My hits just went through the roof (relatively speaking), and it’s all down to a couple of hours of feverish activity by discovery.informatik.RWTH-Aachen.DE on IP address 137.226.59.32.

Whuh?

Looking at the speed it was moving through my links, it could only be a bot, so I did a little digging – www.rwth-aachen.de seems to be a Dutch university as far as I can work out, so I guess that www.informatik.rwth-aachen.de is the Technical Department (they do have a little British flag to click on, but all it seems to do is translate the navigation into English, not the page content), and this discovery thing is some Dutch student’s degree project. The weird thing is that it hit the site directly, with no referer.

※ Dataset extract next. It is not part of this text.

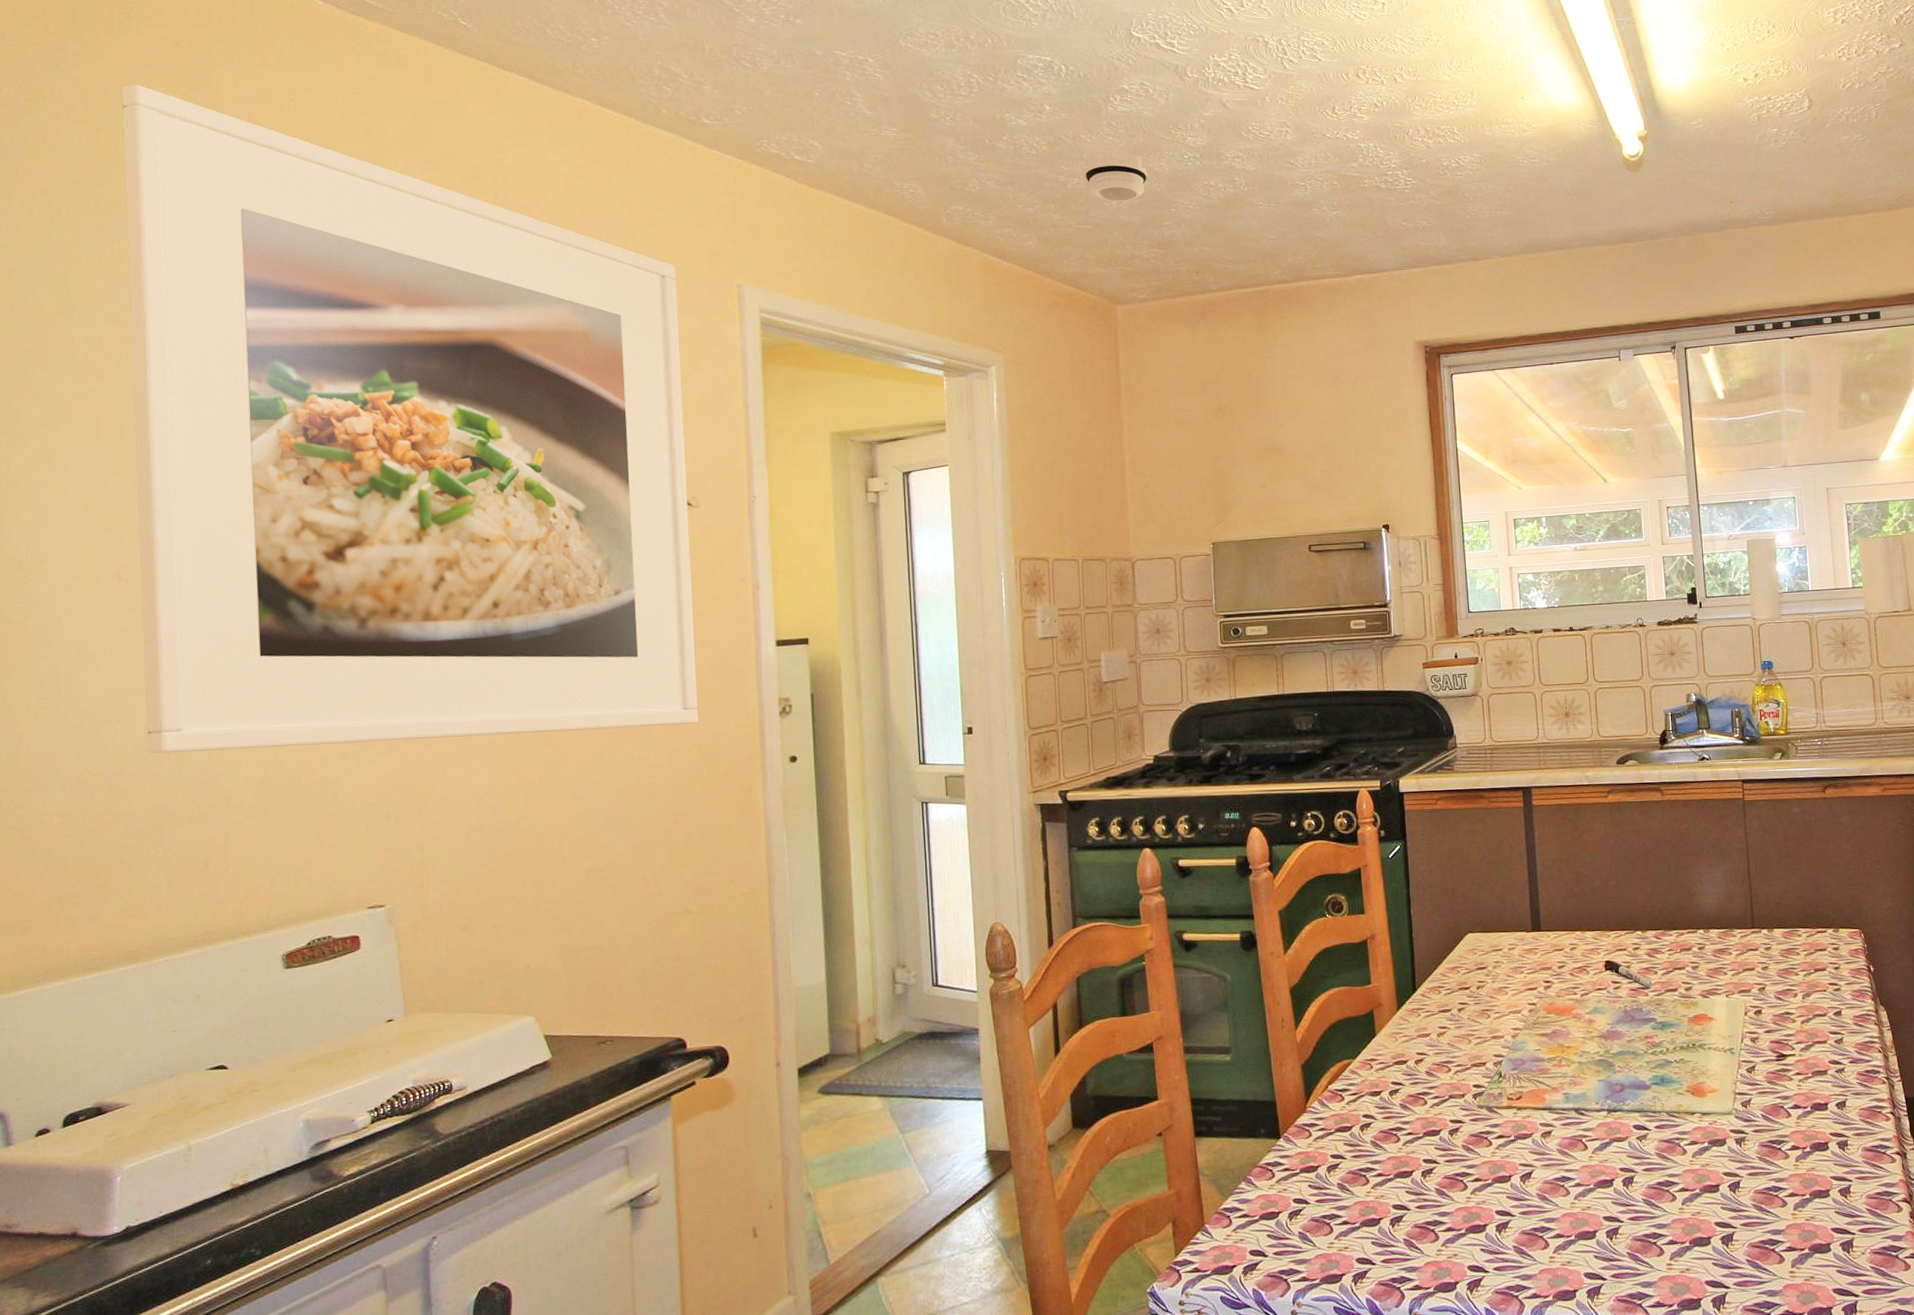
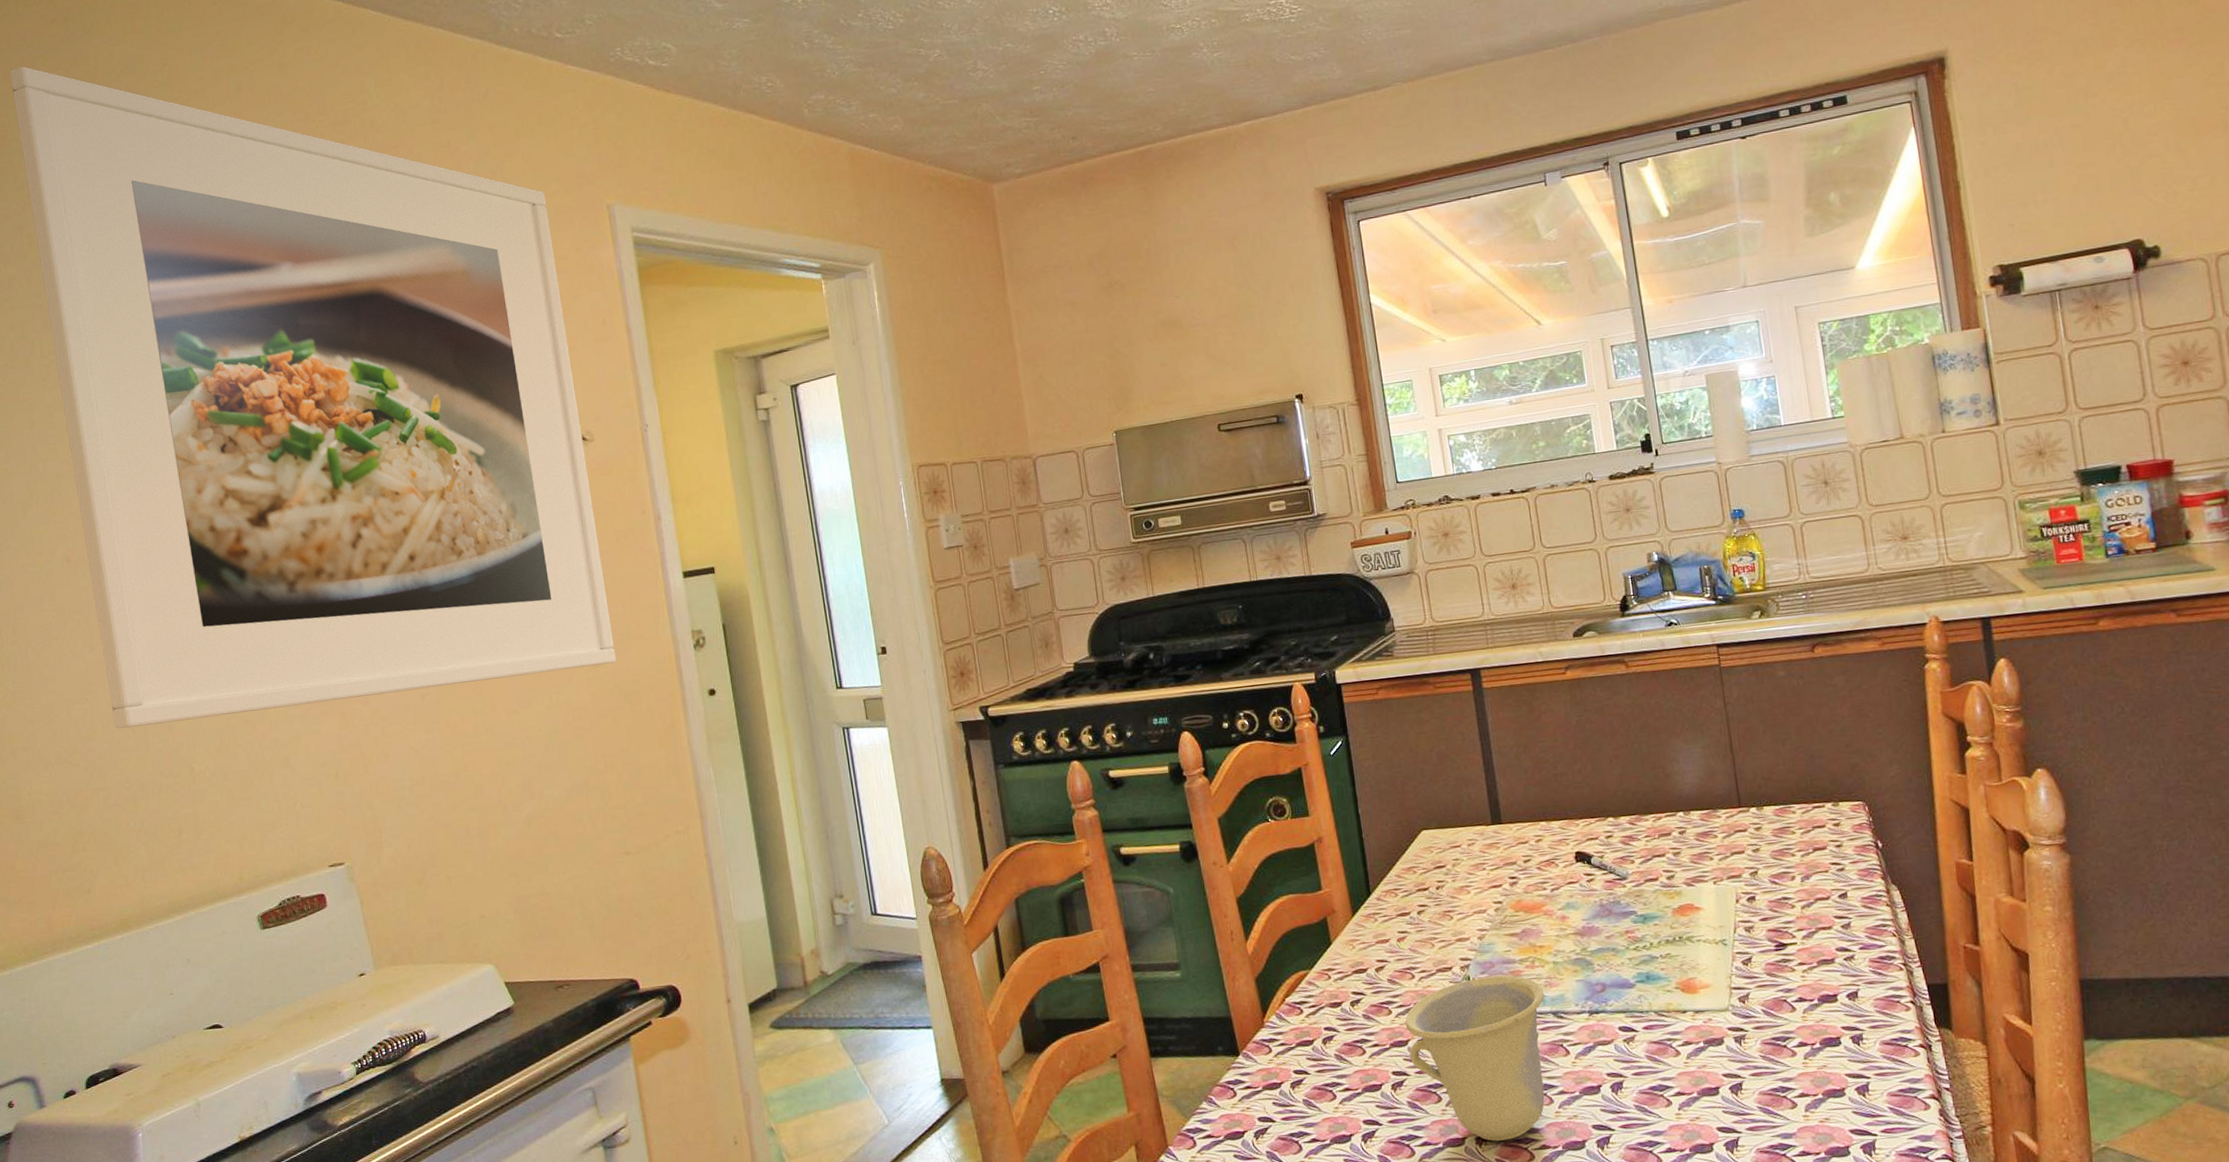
smoke detector: present [1085,150,1148,203] -> none [945,13,1012,71]
cup: none [1438,1072,1569,1229] -> present [1405,975,1545,1141]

A reverse DNS lookup revealed the origin of the IP address to be the Aachen University of Technology; so German rather than Dutch (wonder why they have a Dutch flag on the site).

I don’t know whether to bother blocking it in .htaccess – I suppose it’s not really doing any harm, just making my site stats seem a little one-sided (56% of visitors are search crawlers as of right now).

Of course, it could be simply using the university’s name as a cover and be harvesting email addresses (of which there are exactly zero on this site), and I suppose it is sucking bandwidth.

To ban the robots by IP address, I’ll simply add the following lines to my .htaccess file:

Options +FollowSymLinks
Rewrite Engine On
RewriteBase /
RewriteCond %{REMOTE_ADDR} ^137.226.59..*
RewriteRule .* - [F,L]

Leaving the fourth element of the IP blank will block all access from any in that IP range, in case the bot can use any other related IPs.

Filed under: The Site.

Digg this article

Bookmark this article with del.icio.us

Previously: Why you should always enter competitions

Next: Metablogging


Comments

Mike P.
2858 days ago
Hey, try hitting our site, say 6-7 pages quickly.

If yer inetersted I could pass you a little throttle (e-mail me) that has helped us reduce damage from bandwidth suckers ;-]
#1
Matthew Pennell
2858 days ago
Easy does it.
You seem to be hitting too many pages too fast. Slow down and have a read through one of them, and we’ll let you back in.


Excellent!
#2